Yes, I’m still not in a pulpit anywhere, but I’ve been thinking about what I’d like to engage a church family with when I find a position. You know, how will we intentionally grab onto the whole God story and start some stuff?
I’v been thinking about it for a while actually… and I’ve mentioned it before and talked about it with some friends… I’d like to explore what it means to do ecclesiology according to Jesus, and not so much according to Paul. The American Heritage Dictionary says that ecclesiology is “The branch of theology that is concerned with the nature, constitution, and functions of a church.”
I grew up in church doing ecclesiology, or “doing church,” almost exclusively with the Pauline letters and writings. Sure, throw in a little Jude and Peter now and again, but we mostly wrangled Paul’s stuf. And that sort of makes sense in a way… Paul was doing ecclesiology, and since that what we want and need to do (i.e. figuring out church), let’s start with him. But there is a problem with that approach. Paul did his ecclesiology a long time ago, in a very specific place and space. So, can we just cheat and copy his work?

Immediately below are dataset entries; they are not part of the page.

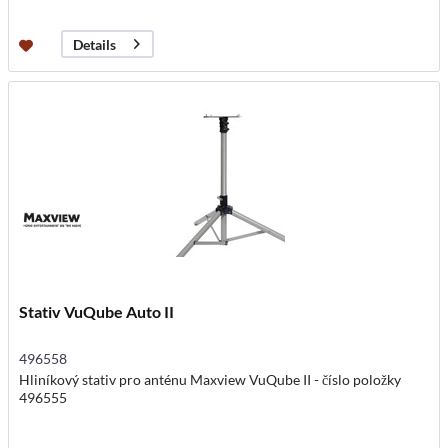
Details
Stativ VuQube Auto II
496558
Hliníkový stativ pro anténu Maxview VuQube II - číslo položky
496555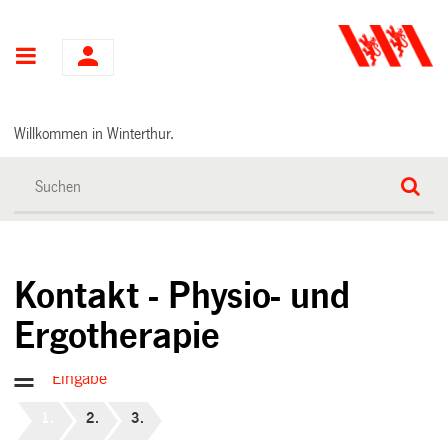
Hauptnavigation
Willkommen in Winterthur.
Kontakt - Physio- und
Ergotherapie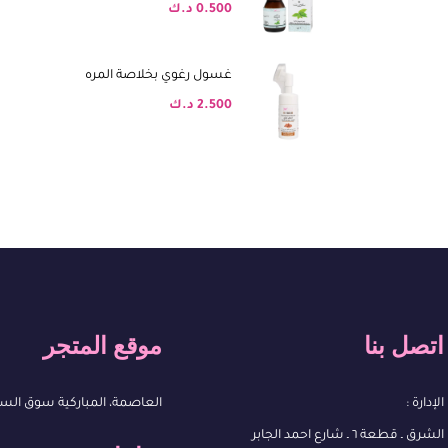
0.500
د.ك
غسول رغوي بخلاصة المره
2.500
د.ك
اتصل بنا
موقع المتجر
الإدارة :
العاصمة، المباركية سوق الس
الشرق ـ قطعة ٦ ـ شارع احمد الجابر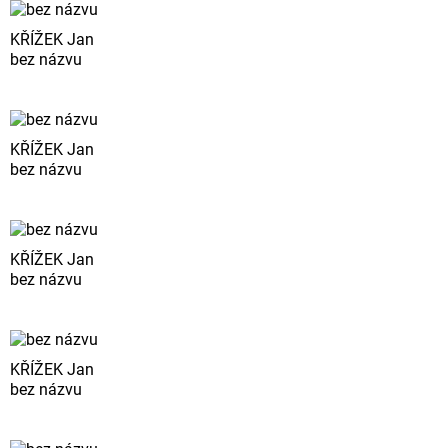
KŘÍŽEK Jan
bez názvu
KŘÍŽEK Jan
bez názvu
KŘÍŽEK Jan
bez názvu
KŘÍŽEK Jan
bez názvu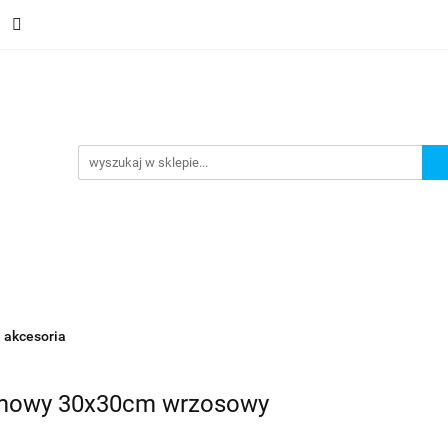
oty
Gryzonie
Ptaki
Rybki
Nowości
Pro
ybki
Nowości
Promocje
 akcesoria
mowy 30x30cm wrzosowy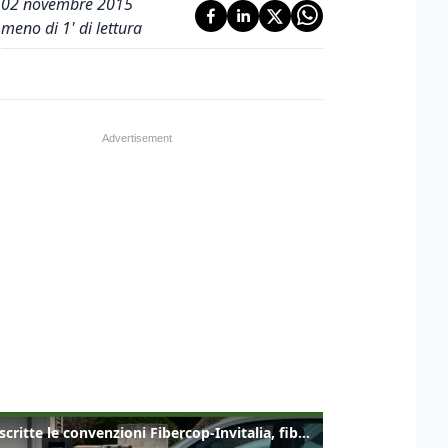
02 novembre 2015
meno di 1' di lettura
Sottoscritte le convenzioni Fibercop-Invitalia, fibra ottica per 477 mila civici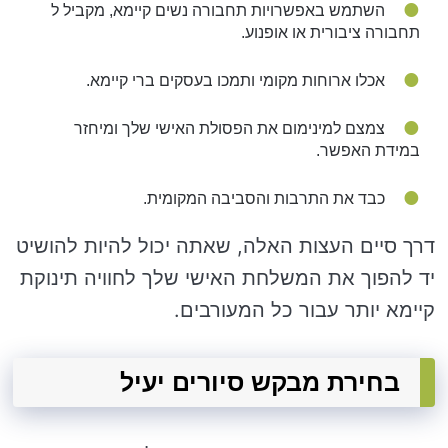
השתמש באפשרויות תחבורה נשים קיימא, מקביל ל
תחבורה ציבורית או אופנוע.
אכלו ארוחות מקומי ותמכו בעסקים ברי קיימא.
צמצם למינימום את הפסולת האישי שלך ומיחזר
במידת האפשר.
כבד את התרבות והסביבה המקומית.
דרך סיים העצות האלה, שאתה יכול להיות להושיט
יד להפוך את המשלחת האישי שלך לחוויה תינוקת
קיימא יותר עבור כל המעורבים.
בחירת מבקש סיורים יעיל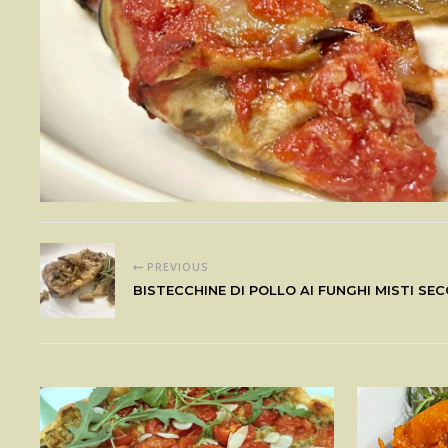
PREVIOUS
BISTECCHINE DI POLLO AI FUNGHI MISTI SEC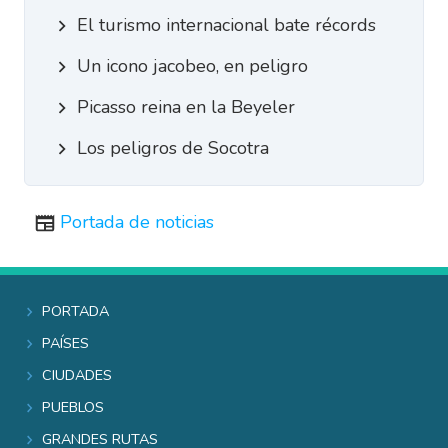
El turismo internacional bate récords
Un icono jacobeo, en peligro
Picasso reina en la Beyeler
Los peligros de Socotra
Portada de noticias
Portada
Países
Ciudades
Pueblos
Grandes rutas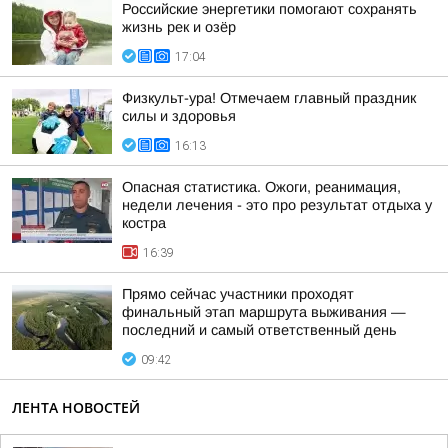
Российские энергетики помогают сохранять
жизнь рек и озёр
17:04
Физкульт-ура! Отмечаем главный праздник
силы и здоровья
16:13
Опасная статистика. Ожоги, реанимация,
недели лечения - это про результат отдыха у
костра
16:39
Прямо сейчас участники проходят
финальный этап маршрута выживания —
последний и самый ответственный день
09:42
ЛЕНТА НОВОСТЕЙ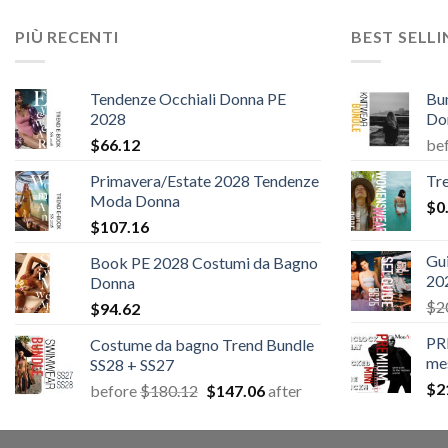
PIÙ RECENTI
BEST SELL
Tendenze Occhiali Donna PE
Bu
2028
Do
$
66.12
be
Primavera/Estate 2028 Tendenze
Tr
Moda Donna
$
0
$
107.16
Gui
Book PE 2028 Costumi da Bagno
20
Donna
$
2
$
94.62
PR
Costume da bagno Trend Bundle
me
SS28 + SS27
$
2
Il
Il
before
$
180.12
$
147.06
after
prezzo
prezzo
originale
attuale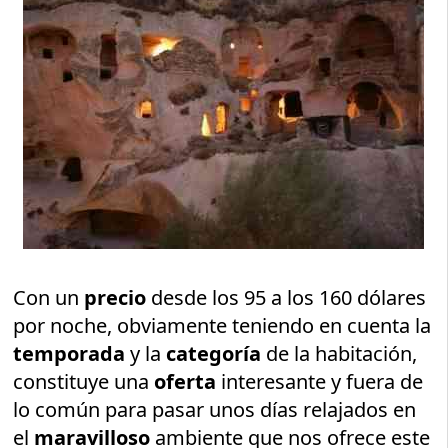
Con un
precio
desde los 95 a los 160 dólares
por noche, obviamente teniendo en cuenta la
temporada
y la
categoría
de la habitación,
constituye una
oferta
interesante y fuera de
lo común para pasar unos días relajados en
el
maravilloso
ambiente que nos ofrece este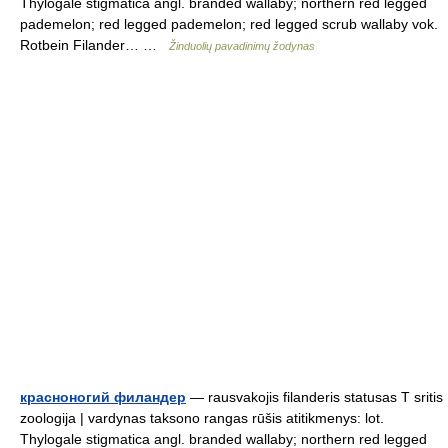
Thylogale stigmatica angl. branded wallaby; northern red legged
pademelon; red legged pademelon; red legged scrub wallaby vok.
Rotbein Filander… …
Žinduolių pavadinimų žodynas
красноногий филандер
— rausvakojis filanderis statusas T sritis
zoologija | vardynas taksono rangas rūšis atitikmenys: lot.
Thylogale stigmatica angl. branded wallaby; northern red legged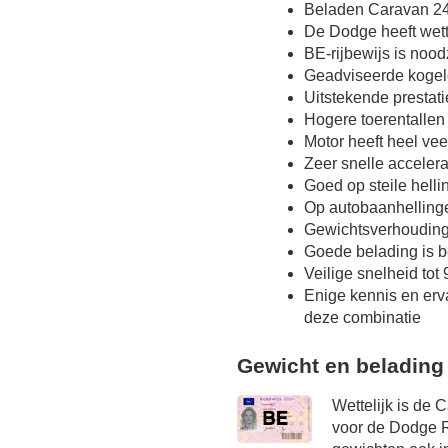
Beladen Caravan 24
De Dodge heeft wett
BE-rijbewijs is nood
Geadviseerde kogel
Uitstekende prestat
Hogere toerentallen
Motor heeft heel vee
Zeer snelle accelera
Goed op steile hell
Op autobaanhellinge
Gewichtsverhoudin
Goede belading is b
Veilige snelheid tot
Enige kennis en erv
deze combinatie
Gewicht en belading
Wettelijk is de 
voor de Dodge R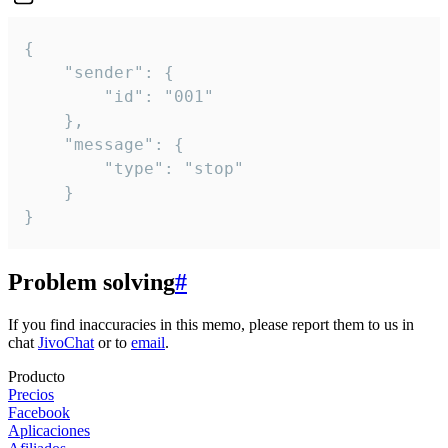
{

	"sender": {

		"id": "001"

	},

	"message": {

		"type": "stop"

	}

}
Problem solving
#
If you find inaccuracies in this memo, please report them to us in
chat
JivoChat
or to
email
.
Producto
Precios
Facebook
Aplicaciones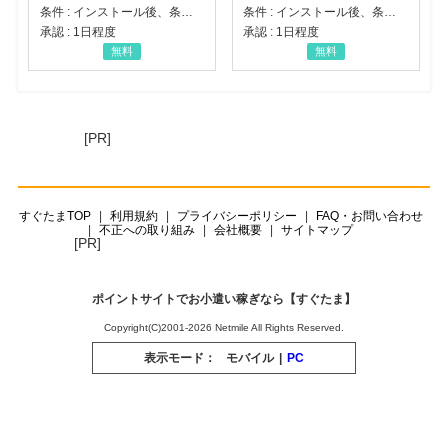
条件 : インストール後、条件達成
条件 : インストール後、条件達成
承認 : 1日程度
承認 : 1日程度
無料
無料
[PR]
すぐたまTOP
利用規約
プライバシーポリシー
FAQ・お問い合わせ
不正への取り組み
会社概要
サイトマップ
[PR]
ポイントサイトでお小遣い稼ぎなら【すぐたま】
Copyright(C)2001-2026 Netmile All Rights Reserved.
表示モード：
モバイル
|
PC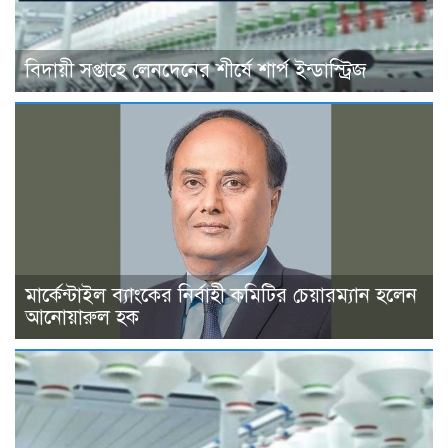
বিদায়ী সপ্তাহে লেনদেনের শীর্ষে শার্প ইন্ডাস্ট্রিজ
মার্কেন্টাইল ব্যাংকের নির্বাহী কমিটির চেয়ারম্যান হলেন
আনোয়ারুল হক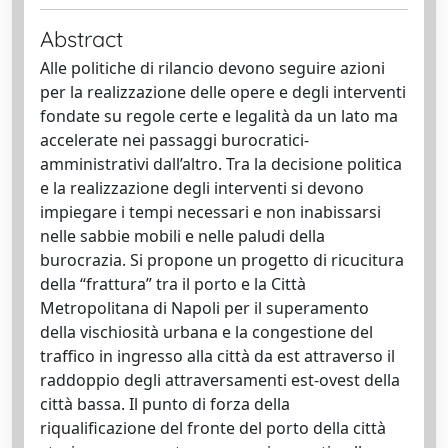
Abstract
Alle politiche di rilancio devono seguire azioni
per la realizzazione delle opere e degli interventi
fondate su regole certe e legalità da un lato ma
accelerate nei passaggi burocratici-
amministrativi dall’altro. Tra la decisione politica
e la realizzazione degli interventi si devono
impiegare i tempi necessari e non inabissarsi
nelle sabbie mobili e nelle paludi della
burocrazia. Si propone un progetto di ricucitura
della “frattura” tra il porto e la Città
Metropolitana di Napoli per il superamento
della vischiosità urbana e la congestione del
traffico in ingresso alla città da est attraverso il
raddoppio degli attraversamenti est-ovest della
città bassa. Il punto di forza della
riqualificazione del fronte del porto della città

Did you ever buy a college research paper online? Of course, I never did such a horrible thing, but again, it does make some sense. I mean, if someone else has already done a really good job of thoroughly examining the cash crop potential of raising Brazilian Emu in West Texas, why should I “re-invent the wheel?” You know the answer, don’t you… it’s because the actual content of the papers we wrote in college was most often secondary to the process and experience of doing the research and writing.
Sure, let’s research and reference Paul as a master in the field, but let’s also do the heavy lifting with the source stuff he worked with… the Lord Christ. Instead of just copying Paul’s work, can we join in the field of ecclesiology and make some valuable contributions? At least for our own time, space and place?
One last thing, tonight… I don’t think that this exercise I’m wanting to do will unearth any amazing, long lost secrets of ecclesiology. In fact, I figure that most of the major ecclesiological ideas that Christ models and teaches will illicit a few “no duhs” on our best days and a few “oh yeah, I need to work on that” on our worst days. I do believe that we might recover a good center, a solid core of identity issues that actually mattered to our King. And wouldn’t that make it worth while?
I’m gonna sleep some, and then come back to this.